L'Égypte organise à partir de vendredi une conférence économique internationale pour attirer les capitaux étrangers et qui vise plutôt à asseoir le pouvoir du président Abdel Fattah al-Sissi, critiqué sur les droits de l'Homme, mais fer-de-lance de la lutte contre les djihadistes.

Les chefs de la diplomatie américaine, John Kerry, et britannique, Philip Hammond, ont annoncé leur venue au dernier moment, confortant le sentiment que Sissi, l'ex-chef de l'armée qui a destitué le président islamiste Mohamed Morsi en 2013 et réprime violemment toute opposition, est un allié incontournable dans le monde arabe, où le groupe État islamique (EI) grignote du terrain en Égypte et en Libye après la Syrie et l'Irak.

Car les experts n'attendent ni promesses de dons ni annonces fracassantes de cette conférence intitulée «Égypte, l'avenir», ouverte initialement aux ministres des Finances et aux patrons des grands groupes internationaux. La grande majorité des contrats ou projets qui y seront signés ou annoncés sont déjà sur les rails de plus ou moins longue date.

La conférence doit débuter vendredi en fin de journée à Charm el-Cheikh, station balnéaire du Sinaï en bordure de la Mer rouge, et s'achever dimanche. Mais M. Kerry arrivera à l'aube vendredi et doit discuter avec M. Sissi «d'un éventail de sujets bilatéraux et mondiaux, notamment les efforts de la coalition contre l'État islamique, la situation en Libye et la crise en cours en Syrie», selon le département d'État.

Washington, comme d'autres capitales occidentales, fait mine de s'émouvoir de la sanglante répression menée contre les partisans de M. Morsi, premier président élu démocratiquement, mais les États-Unis ont rapidement admis qu'ils ne pouvaient pas bouder le plus peuplé et mieux armé des pays arabes face aux djihadistes.

M. Sissi est le principal chef d'État de la région qui réclame la formation d'une force arabe commune pour faire face à cette menace, au menu du sommet de la Ligue Arabe fin mars. Et il a lancé récemment ses avions de combat dans un raid contre l'EI en Libye.

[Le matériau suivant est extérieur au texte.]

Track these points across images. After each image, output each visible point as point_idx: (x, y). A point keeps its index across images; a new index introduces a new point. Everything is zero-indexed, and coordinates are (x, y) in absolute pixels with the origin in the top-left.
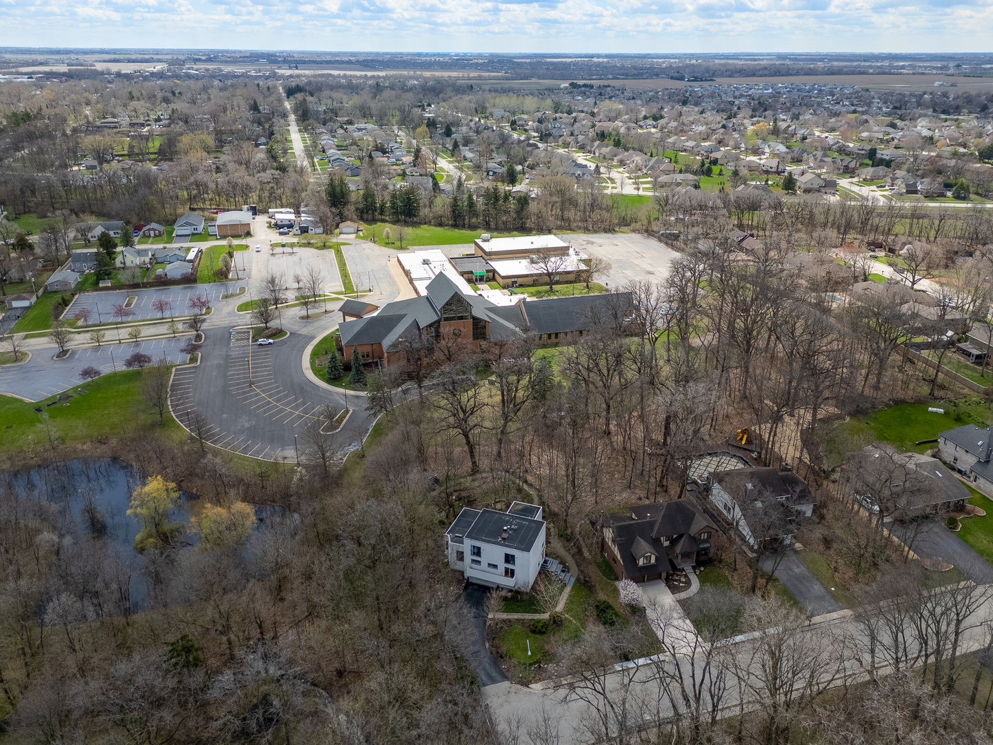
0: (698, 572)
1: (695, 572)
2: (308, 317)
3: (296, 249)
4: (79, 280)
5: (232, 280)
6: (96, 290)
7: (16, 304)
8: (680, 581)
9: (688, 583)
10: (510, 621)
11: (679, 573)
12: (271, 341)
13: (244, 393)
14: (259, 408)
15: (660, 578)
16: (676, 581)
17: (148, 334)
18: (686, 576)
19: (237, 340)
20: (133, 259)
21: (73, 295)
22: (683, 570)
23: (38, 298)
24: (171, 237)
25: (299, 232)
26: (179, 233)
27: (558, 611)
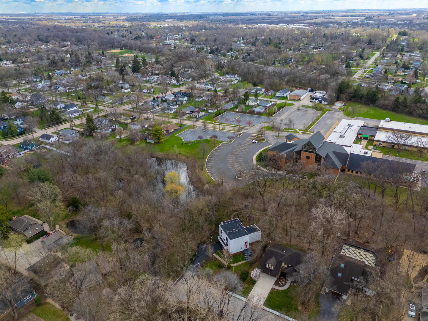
0: (292, 284)
1: (291, 283)
2: (278, 136)
3: (308, 109)
4: (233, 107)
5: (273, 117)
6: (232, 111)
7: (210, 111)
8: (281, 283)
9: (283, 285)
10: (217, 259)
11: (284, 280)
12: (257, 142)
13: (231, 157)
14: (229, 163)
15: (276, 277)
16: (280, 281)
17: (229, 129)
18: (286, 283)
19: (249, 139)
20: (252, 102)
21: (224, 112)
22: (287, 280)
23: (217, 110)
24: (274, 96)
25: (318, 102)
26: (277, 95)
27: (232, 265)
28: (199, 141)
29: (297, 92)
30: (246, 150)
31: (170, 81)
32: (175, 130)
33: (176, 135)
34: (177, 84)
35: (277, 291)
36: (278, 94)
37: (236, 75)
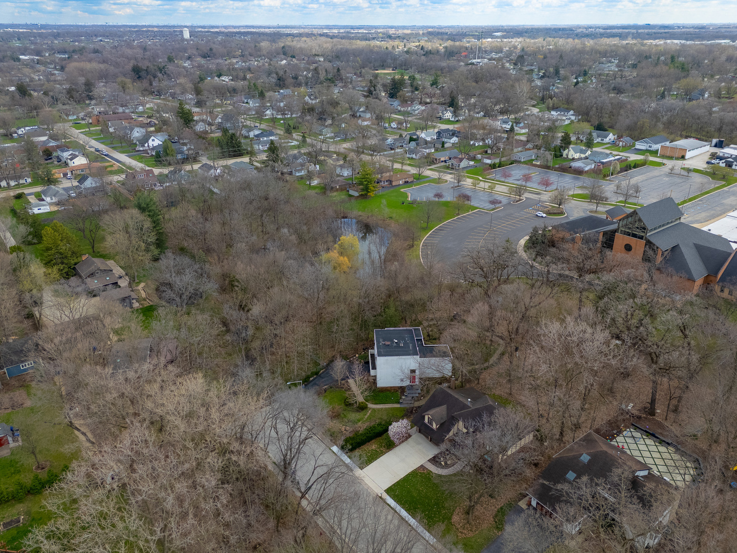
1: (463, 467)
2: (596, 212)
3: (693, 174)
4: (533, 157)
5: (605, 180)
6: (527, 164)
7: (486, 161)
8: (446, 461)
10: (350, 388)
12: (544, 215)
13: (479, 233)
15: (439, 448)
16: (444, 458)
18: (454, 463)
19: (533, 209)
20: (574, 153)
21: (511, 164)
23: (500, 161)
24: (629, 148)
25: (724, 165)
26: (638, 147)
27: (370, 405)
28: (436, 202)
29: (682, 143)
30: (514, 226)
31: (443, 114)
32: (406, 182)
33: (402, 190)
34: (453, 119)
35: (429, 474)
36: (640, 145)
37: (572, 112)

Les autorités égyptiennes ont annoncé la participation à la conférence économique de 80 pays et 23 groupes ou organismes internationaux.

«Le niveau de représentation des pays occidentaux sera scruté à la loupe, l'Égypte veut montrer qu'elle revient en force sur la scène internationale», commente un diplomate occidental, selon qui M. Sissi veut projeter l'image d'un pouvoir fort ayant su rétablir la sécurité et la stabilité.

Attentats

Son objectif pourrait cependant être contrarié par les attentats meurtriers revendiqués quasi quotidiennement par des djihadistes visant la police et l'armée en représailles, selon eux, à la répression. Policiers et soldats ont tué plus de 1400 manifestants pro-Morsi depuis 2013 et emprisonné plus de 15 000 sympathisants islamistes.

Un attentat qui aurait lieu pendant la conférence serait «un double échec» pour l'Égypte, estime le diplomate.

«Premièrement, il attirera l'attention des médias et éclipsera le sommet, deuxièmement il viendra contredire le discours affiché et le plan média de cette conférence consistant à dire que la sécurité et la stabilité ont été restaurées», estime-t-il.

Les attentats les plus meurtriers sont revendiqués par la branche égyptienne de l'EI, dont le nord-Sinaï est le bastion.

Jeudi, des soldats masqués de la garde présidentielle ont pris ostensiblement position dans la salle des conférences de Charm el-Cheikh et la zone qui l'entoure, et des blindés au sommet des dunes du désert surplombent la ville. Tout véhicule passait par le crible de nombreux points de contrôle.

Les organisations internationales de défense des droits de l'Homme accusent M. Sissi de diriger un pouvoir «plus répressif» encore que celui de Hosni Moubarak, chassé du pouvoir par une révolte populaire en 2011, et l'ONU s'émeut régulièrement de condamnations à mort par centaines dans des procès de masse expéditifs.

Mais l'Égypte, au bord du gouffre économiquement, a aussi besoin des investisseurs étrangers, échaudés pour l'heure par les attentats. M. Sissi se prépare à promulguer une loi pour faciliter les investissements, alors que les autorités espèrent atteindre un taux de croissance de 4,3% pour l'année 2015/2016, contre 2% de moyenne sur les quatre années qui ont suivi la révolte de 2011.